Mémoires d’un brasseur pas comme les autres
Grande Guerre Les écrits d’un habitant de l’Aisne documentent l’Occupation allemande entre 1914 et 1918
Un capitaine de police qui terrorise la population, 500 bouteilles de vin cachées dans une église, des prisonniers russes exécutés à la baïonnette… Plus d’un siècle après la Première Guerre mondiale, Franck Le Cars, un historien de Montpellier, publie la chronique quotidienne de son arrière-arrière-grandpère, Albert Denisse, dit Pabert, brasseur dans un village de l’Aisne occupé entre 1914 et 1918*. « Un homme lettré, doublé d’un personnage ambigu, peutêtre espion», décrit-il. Ses écrits dépeignent une cruelle réalité, mais se lisent comme un roman.

Données fournies
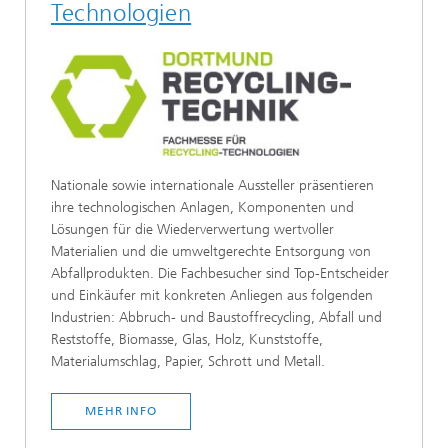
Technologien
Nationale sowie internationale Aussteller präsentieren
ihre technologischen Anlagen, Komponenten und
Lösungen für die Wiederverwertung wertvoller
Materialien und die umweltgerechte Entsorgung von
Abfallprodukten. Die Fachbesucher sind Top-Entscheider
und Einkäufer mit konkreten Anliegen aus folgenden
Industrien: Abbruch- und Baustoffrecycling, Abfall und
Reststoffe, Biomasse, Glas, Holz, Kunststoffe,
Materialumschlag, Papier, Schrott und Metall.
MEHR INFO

--

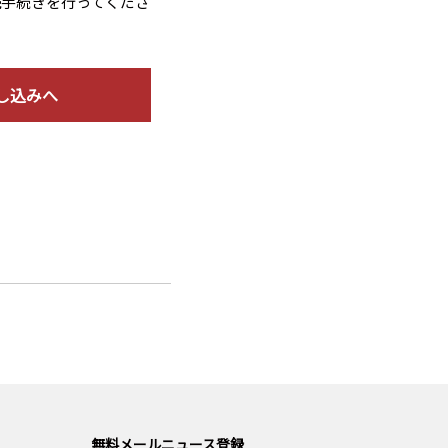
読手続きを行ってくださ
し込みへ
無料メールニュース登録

Consigne 1
Indiquez si les affirmations suivantes concordent avec l'extrait sur le brasseur de l'Aisne : (a) Franck Le Cars est un historien de Montpellier ; (b) Albert Denisse était boulanger ; (c) le village est resté occupé jusqu'en 1920. Répondez chaque fois par oui ou par non, en citant les mots décisifs de l'extrait.
Consigne 2
Rédigez la suite de l'extrait sur le brasseur de l'Aisne, à partir de sa dernière phrase.

Réponse rédigée 1
(a) Oui : « Franck Le Cars, un historien de Montpellier »
(b) Non : « brasseur dans un village de l’Aisne »
(c) Non : « occupé entre 1914 et 1918 »

Réponse rédigée 2
Ce récit aurait pu sombrer dans l’oubli si l’enseignant en histoire n’avait retrouvé, il y a vingt ans, plusieurs carnets manuscrits au fond d’une malle délaissée, dans une vieille maison de famille des Pyrénées. Il les publie cette année à l’occasion de la commémoration du 11-Novembre.
Sur 900 pages, l’ancien officier et notable Albert Denisse, âgé de 46 ans, décrit le quotidien de la commune d’Etreux. Bombardements, morts, dénonciations, arrestations, viols, fraternités improbables… On y découvre cinquante-deux mois d’Occupation.
« Un huis clos brutal »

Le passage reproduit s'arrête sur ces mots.